One of the issues weighing heavily on the minds of many Colombians has been the sudden fall of the peso. While the devaluation of the national currency against other world currencies began late last year, slipping out of a comfort zone of $2200 COP to the US dollar, many business analysts predicted that the global drop in oil prices couldn’t tarnish one of the hemisphere’s best performing currencies. But many currency traders now stand corrected as February was one of the worst performing months for the peso as it lost even more momentum to the dollar, closing the month near $ 2600: a number not seen since July 2004.

Having lost more than 32 percent of its value against the dollar during the last six months, the peso’s plunge may have pumped much needed funds into the hands of Colombian exporters, while at the same time, punishing importers with an unfavourable exchange rate. Mix into this currency cocktail the continuing fall in the price of crude and you have a recipe for higher than expected inflation. Colombia’s Central Bank released a statement early March after the target of keeping inflation within 2 and 4 percent was missed in February, resulting in 4.36 percent. The reading was the highest since May 2009.

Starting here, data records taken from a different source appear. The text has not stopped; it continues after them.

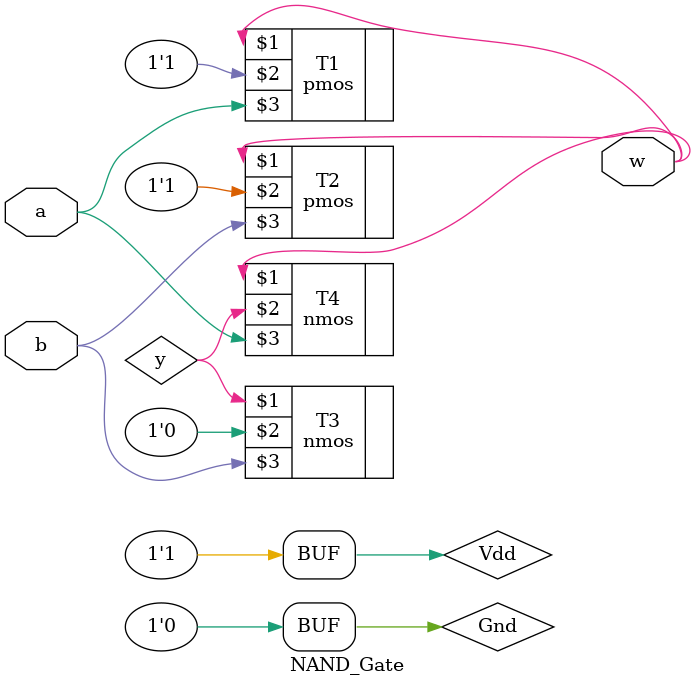
<source format=v>
`timescale 1ns/1ns
module NAND_Gate(input a, b, output w);
 wire y;
 supply1 Vdd;
 supply0 Gnd;
 pmos #(5,6,7) T1(w,Vdd,a);
 pmos #(5,6,7) T2(w,Vdd,b);
 nmos #(3,4,5) T3(y,Gnd,b);
 nmos #(3,4,5) T4(w,y,a);
endmodule
</source>
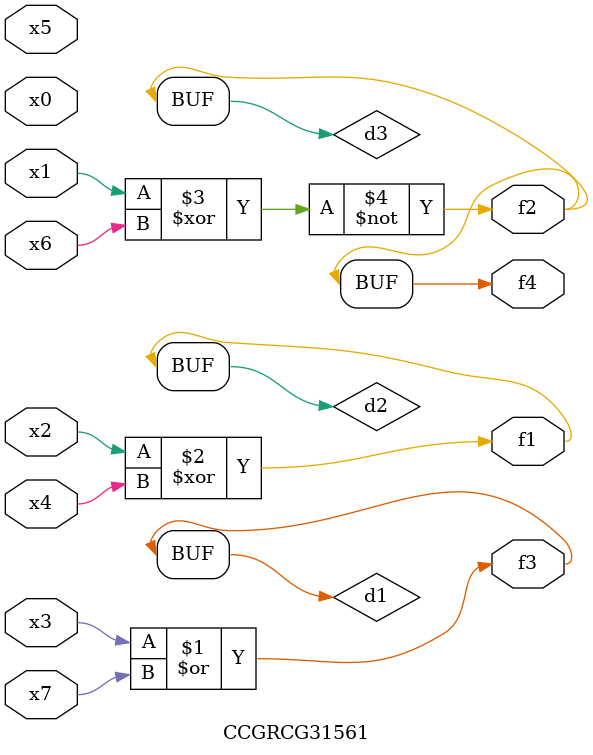
<source format=v>
module CCGRCG31561(
	input x0, x1, x2, x3, x4, x5, x6, x7,
	output f1, f2, f3, f4
);

	wire d1, d2, d3;

	or (d1, x3, x7);
	xor (d2, x2, x4);
	xnor (d3, x1, x6);
	assign f1 = d2;
	assign f2 = d3;
	assign f3 = d1;
	assign f4 = d3;
endmodule

</source>
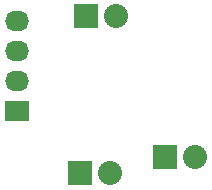
<source format=gbs>
G04 #@! TF.FileFunction,Soldermask,Bot*
%FSLAX46Y46*%
G04 Gerber Fmt 4.6, Leading zero omitted, Abs format (unit mm)*
G04 Created by KiCad (PCBNEW (2015-01-29 BZR 5396)-product) date 7/20/2015 11:15:25 PM*
%MOMM*%
G01*
G04 APERTURE LIST*
%ADD10C,0.100000*%
%ADD11R,2.032000X2.032000*%
%ADD12O,2.032000X2.032000*%
%ADD13R,2.032000X1.727200*%
%ADD14O,2.032000X1.727200*%
G04 APERTURE END LIST*
D10*
D11*
X137240000Y-99520000D03*
D12*
X139780000Y-99520000D03*
D13*
X131410000Y-107520000D03*
D14*
X131410000Y-104980000D03*
X131410000Y-102440000D03*
X131410000Y-99900000D03*
D11*
X136700000Y-112810000D03*
D12*
X139240000Y-112810000D03*
D11*
X143950000Y-111450000D03*
D12*
X146490000Y-111450000D03*
M02*

</source>
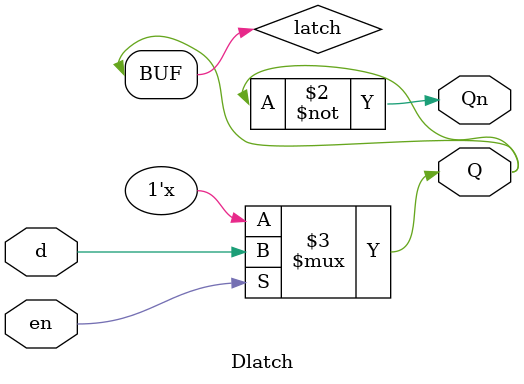
<source format=v>
module Dlatch(

   input d,
   input en,
   output  Q,
   output Qn
);


reg latch;

always @(d or en) begin

    if(en) 
        latch<=d;
    
end

assign Q=latch;
assign Qn=~Q;

endmodule
</source>
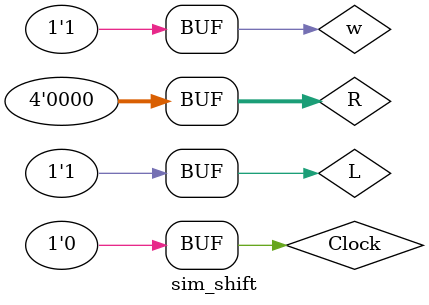
<source format=v>
`timescale 1ns / 1ps
module shift4 (R, L, w, Clock, Q);

  input [3:0] R;
  input L, w, Clock;
  output reg [3:0] Q;

  always @(posedge Clock)
     if (L)
         Q <= R;
    else
         begin
            Q[0] <= Q[1]; //non-blocking statements, will be introduced next
            Q[1] <= Q[2];
            Q[2] <= Q[3];
            Q[3] <= w;
        end
endmodule 



//Simulation
`timescale 1ns / 1ps


module sim_shift;

  reg [3:0] R;
  reg L, w, Clock;
  wire [3:0] Q;
  shift4 uut(R, L, w, Clock, Q);
  
  initial
  begin
  #1 R=0; L=1; w=1;Clock =0;
  end

endmodule


</source>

If you can predict the direction of the peso, you probably work with Wall Street and not Main Street. Colombia’s total workforce consists of 21.8 million, according to DANE, the state’s statistical agency. While just over half the nation’s workers can consider themselves formally employed, with steady incomes and receiving social security benefits, an alarming number of Colombians, 48.4 percent, are informal, having to make ends meet, day to day, month to month. For both formal and informal workers, however, the peso’s devaluation has hit wallets hard; especially when budgeting for that new car, home appliances, and even a bottle of Argentine Merlot, which last year in the supermarket cost $20,000 pesos and now $30,000.

Every sector is being pounded by the peso’s volatility, especially the tourism sector. Although, foreign nationals visiting Colombia will find that week in Cartagena more of a “bargain” than ever, it’s the locals who on long weekends, and as Holy Week approaches, must decide on where to spend their hard-earned incomes.

If last year, a round trip ticket to Miami set you back $400 USD ($800,000 COP), that same fare at an exchange rate of 2,650 now costs $1,060.000. A two hundred peso increase may not seem significant when planning that overseas excursion, but if you are a family of four, with many other unaccounted for expenses, then one may have to think twice. “With the state of peso we are going to be locked into our cities,” states Jhon Hernandez, a cabbie in Bogotá, who takes home every month an average “middle class” income of two million pesos. “Even Santa Marta is becoming a luxury destination.”

While it may be trite to blame the peso’s devaluation for the holiday habits of Colombians, the issue runs deeper, especially with banks, who may be forced to cut back on credit as debt and default increases. One of Colombia’s leading banks, Bancolombia, predicts that in 2015, their credit portfolio (cartera) will increase 10 percent. And if bankers are worried about their liquidity, so too, is Colombia’s Central Bank. Having maintained its key lending rate at 4.5 percent during the last six months, the Banco de la Repúbica may push for an increase in the second quarter. A slight increase in interest rates, could squeeze even more the expenditures of many households, and lead to slow down in the construction sector. Many predict that Bogotá’s inflated real estate prices are part of an economic “bubble” waiting to burst.

The peso’s woes is indelibly linked to the low price of oil. And the expected revenue from oil is hardly encouraging, especially for a country which has grown used to growing at 4.6 percent. The government expects to receive in 2015, 9.5 trillion COP or $3.5 billion USD in oil revenue and a 60 perent decline from the 24,5 trillion COP in 2013.

According to a statements by Finance Minister Mauricio Cardenas, the drop in crude prices will continue to hit the oil industry’s royalty payments which fund social benefit programs and infrastructure. According to a report by Reuters, the government has “trimmed” 6 trillion pesos (2.5 billion USD), from this year’s budget “in a bid to scale back nonessential spending.”

While the peso doesn’t look as crumpled as the Russian Ruble, Colombia’s economy will continue to be impacted in the months ahead by its dependency on natural resources and the Saudi’s oil “end game” in which the winner must “take all.” Even, as it now appears, some of the world’s most promising currencies.